**BEREITGESTELLTES MATERIAL**
......

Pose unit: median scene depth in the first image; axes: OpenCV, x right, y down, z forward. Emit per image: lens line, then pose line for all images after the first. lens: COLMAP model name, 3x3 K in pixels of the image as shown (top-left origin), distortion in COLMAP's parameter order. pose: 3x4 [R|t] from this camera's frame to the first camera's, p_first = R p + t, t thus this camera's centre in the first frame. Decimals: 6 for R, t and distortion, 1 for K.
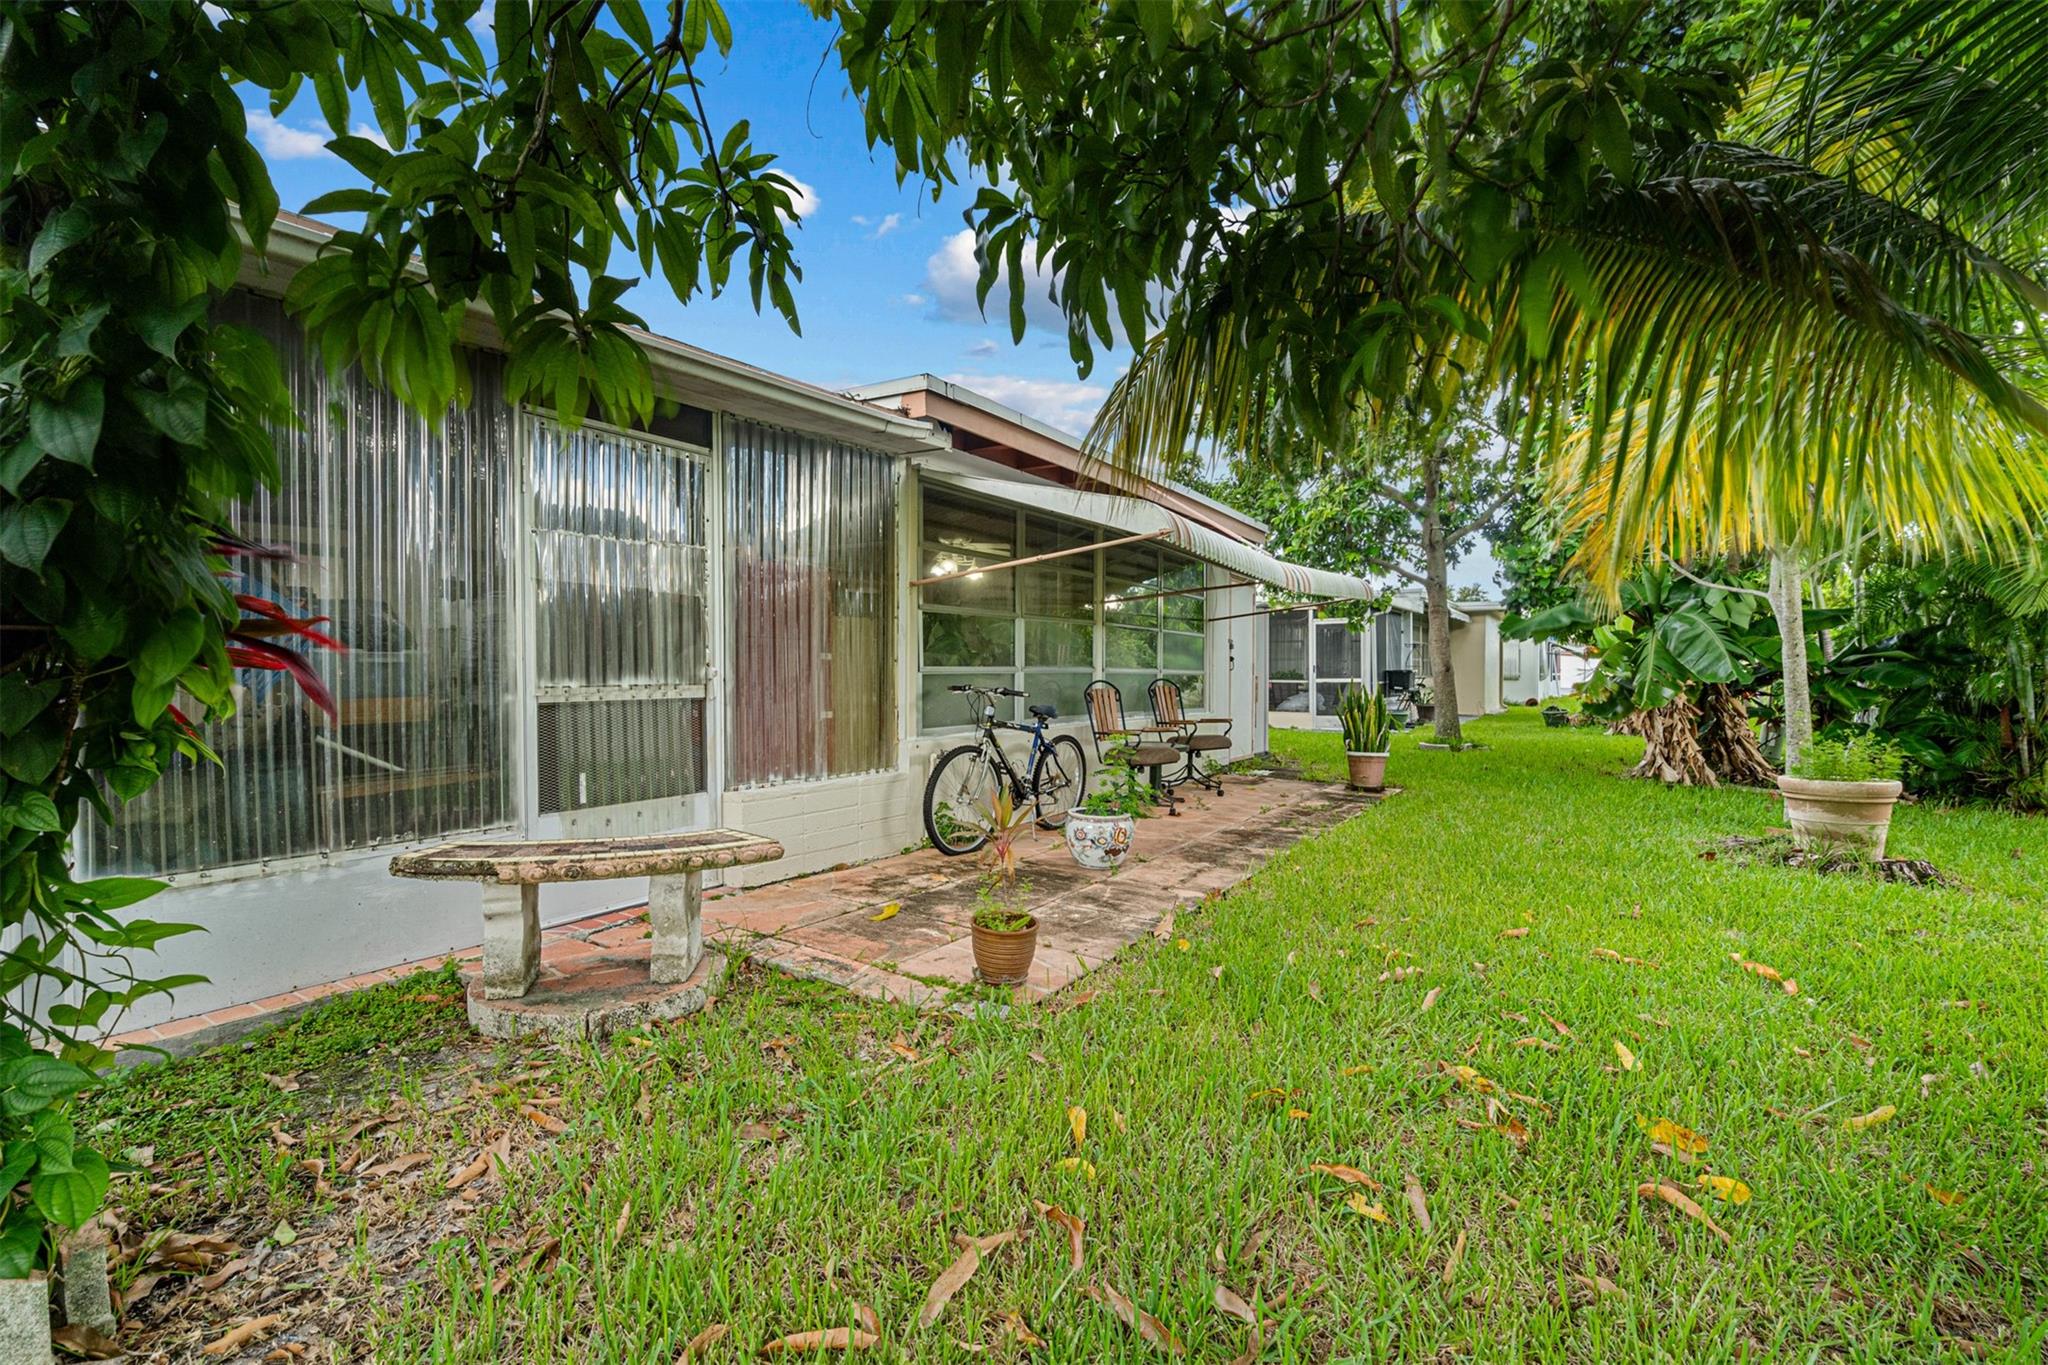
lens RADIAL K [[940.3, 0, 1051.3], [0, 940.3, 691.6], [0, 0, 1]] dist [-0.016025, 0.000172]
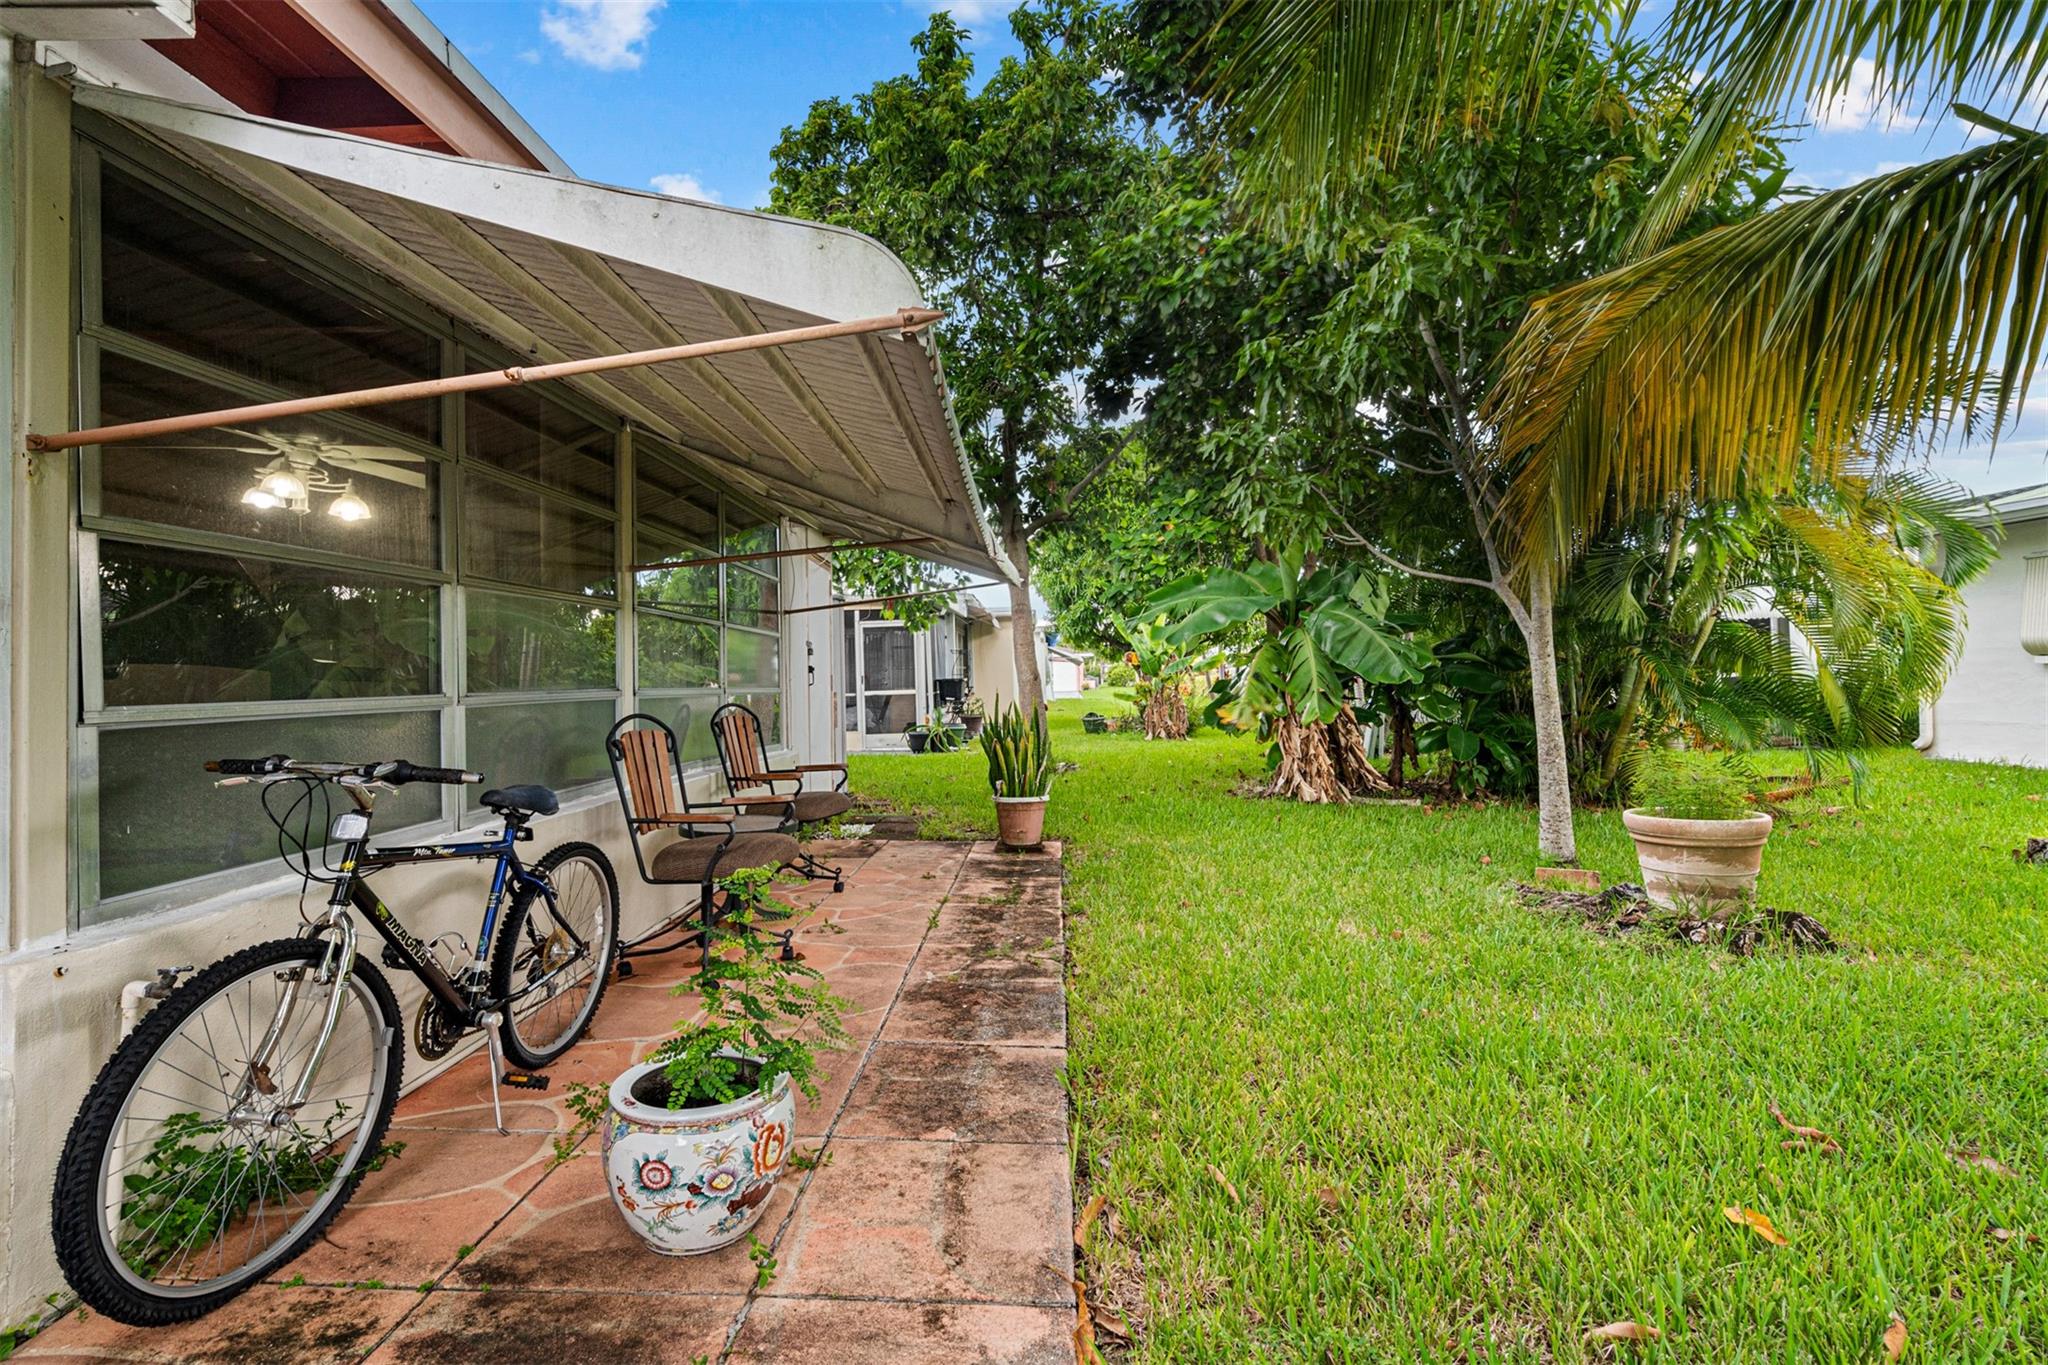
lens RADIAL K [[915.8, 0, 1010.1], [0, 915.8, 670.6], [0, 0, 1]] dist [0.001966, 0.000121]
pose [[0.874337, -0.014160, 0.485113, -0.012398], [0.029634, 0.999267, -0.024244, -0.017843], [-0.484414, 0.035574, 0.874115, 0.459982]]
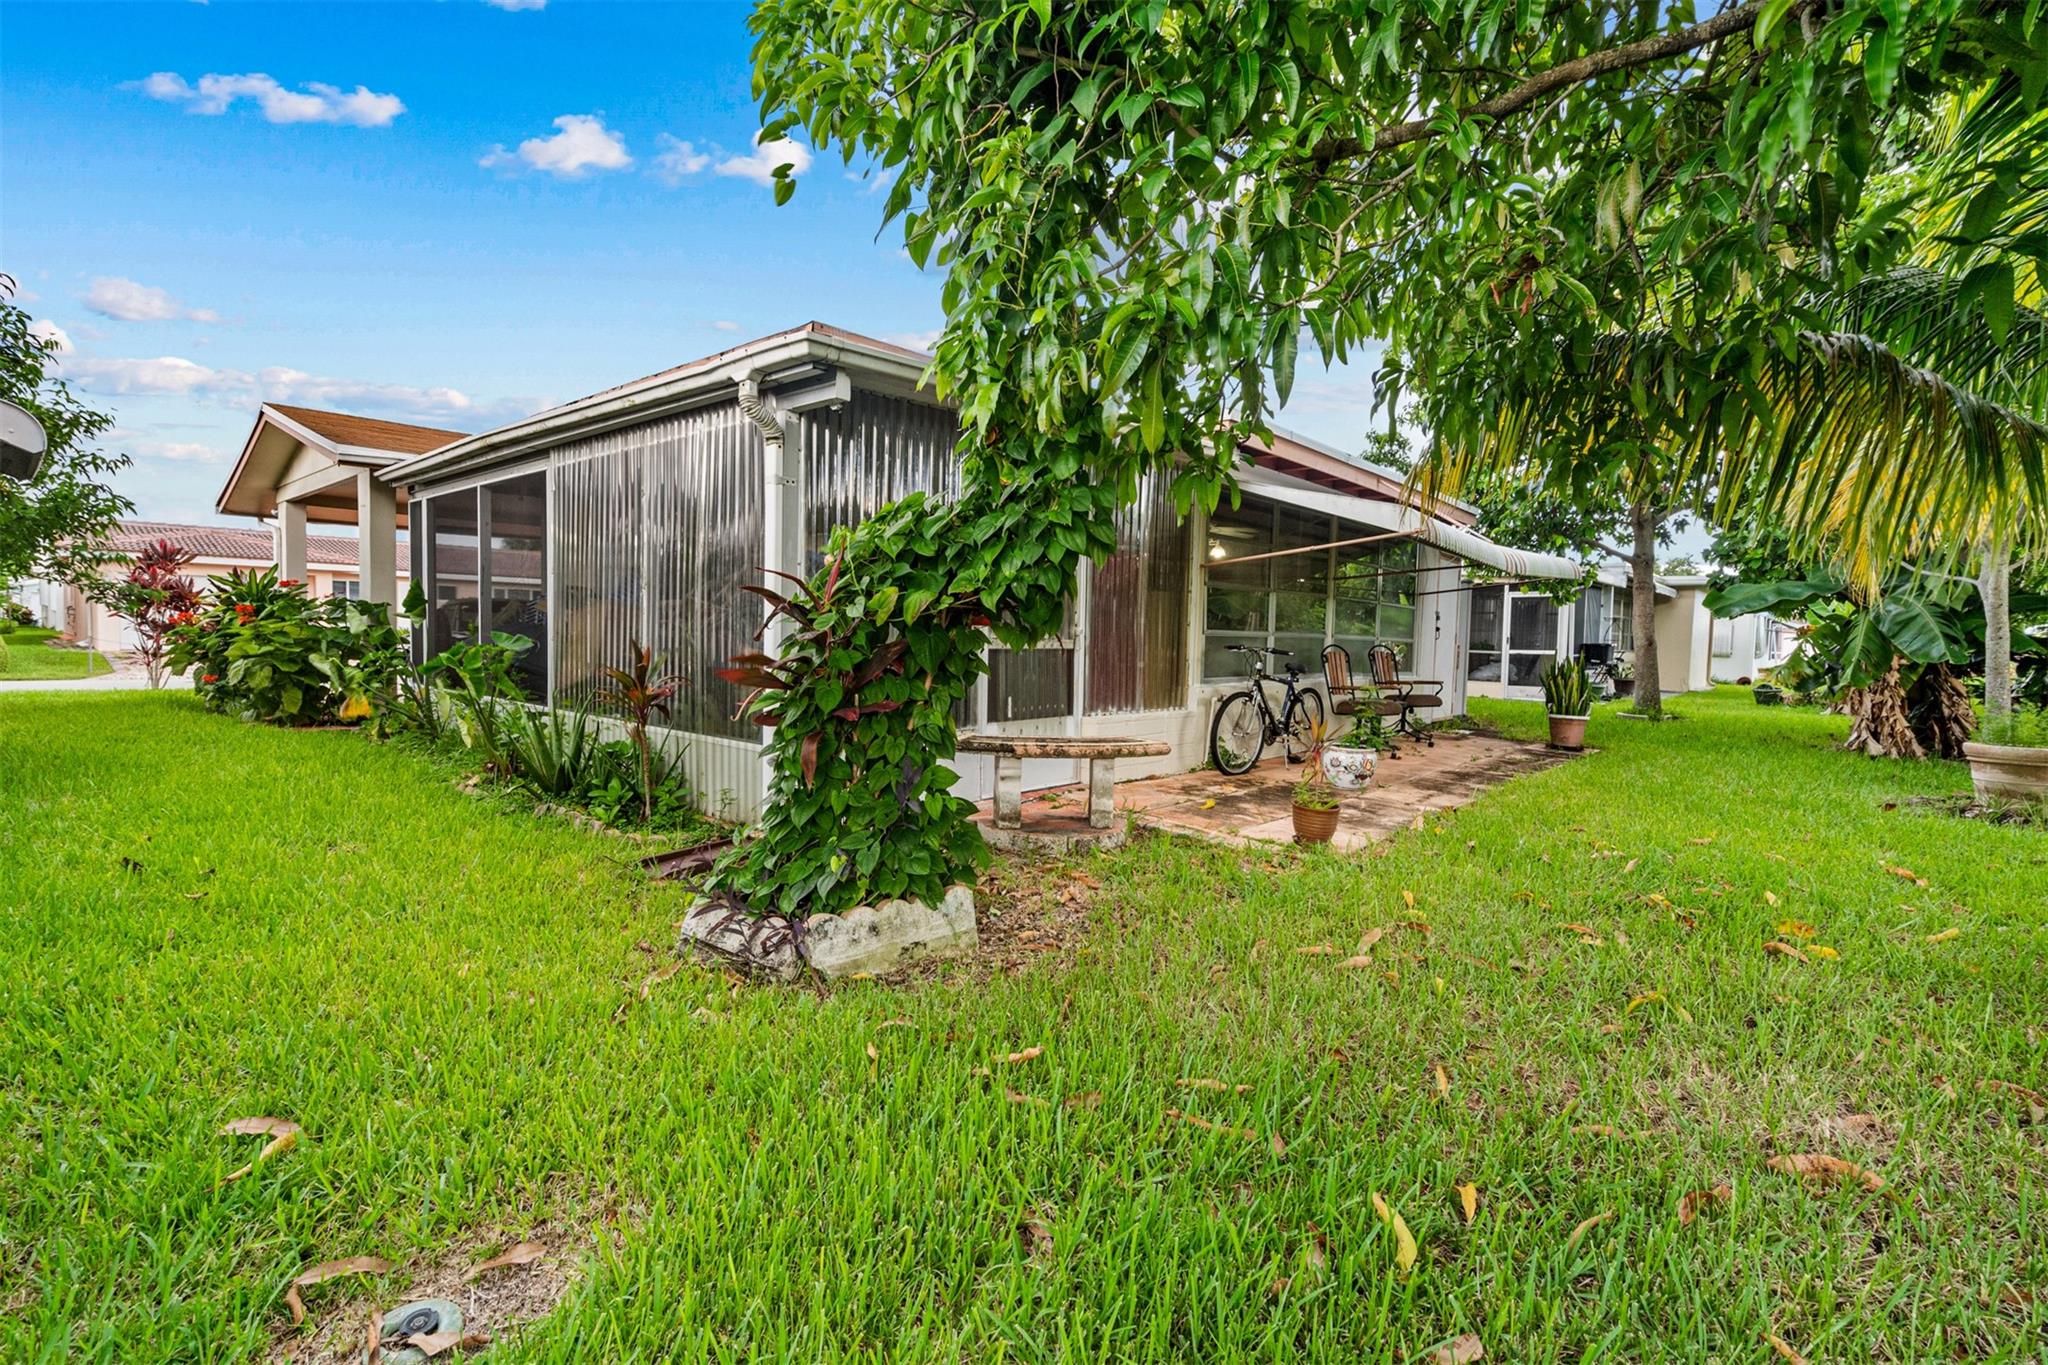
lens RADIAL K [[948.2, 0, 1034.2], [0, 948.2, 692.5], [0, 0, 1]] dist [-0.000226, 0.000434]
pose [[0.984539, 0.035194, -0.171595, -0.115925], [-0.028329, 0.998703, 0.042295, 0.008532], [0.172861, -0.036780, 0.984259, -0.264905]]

......

**DEINE AUFGABE**
Wie lautet das gesamte Material oben, wenn du darin „OpenCV“ gegen „OpenGL“ tauschst und sonst nichts änderst? Lass die Bilder in der Antwort weg.

**ANTWORTFELD**
Pose unit: median scene depth in the first image; axes: OpenGL, x right, y down, z forward. Emit per image: lens line, then pose line for all images after the first. lens: COLMAP model name, 3x3 K in pixels of the image as shown (top-left origin), distortion in COLMAP's parameter order. pose: 3x4 [R|t] from this camera's frame to the first camera's, p_first = R p + t, t thus this camera's centre in the first frame. Decimals: 6 for R, t and distortion, 1 for K.
lens RADIAL K [[940.3, 0, 1051.3], [0, 940.3, 691.6], [0, 0, 1]] dist [-0.016025, 0.000172]
lens RADIAL K [[915.8, 0, 1010.1], [0, 915.8, 670.6], [0, 0, 1]] dist [0.001966, 0.000121]
pose [[0.874337, -0.014160, 0.485113, -0.012398], [0.029634, 0.999267, -0.024244, -0.017843], [-0.484414, 0.035574, 0.874115, 0.459982]]
lens RADIAL K [[948.2, 0, 1034.2], [0, 948.2, 692.5], [0, 0, 1]] dist [-0.000226, 0.000434]
pose [[0.984539, 0.035194, -0.171595, -0.115925], [-0.028329, 0.998703, 0.042295, 0.008532], [0.172861, -0.036780, 0.984259, -0.264905]]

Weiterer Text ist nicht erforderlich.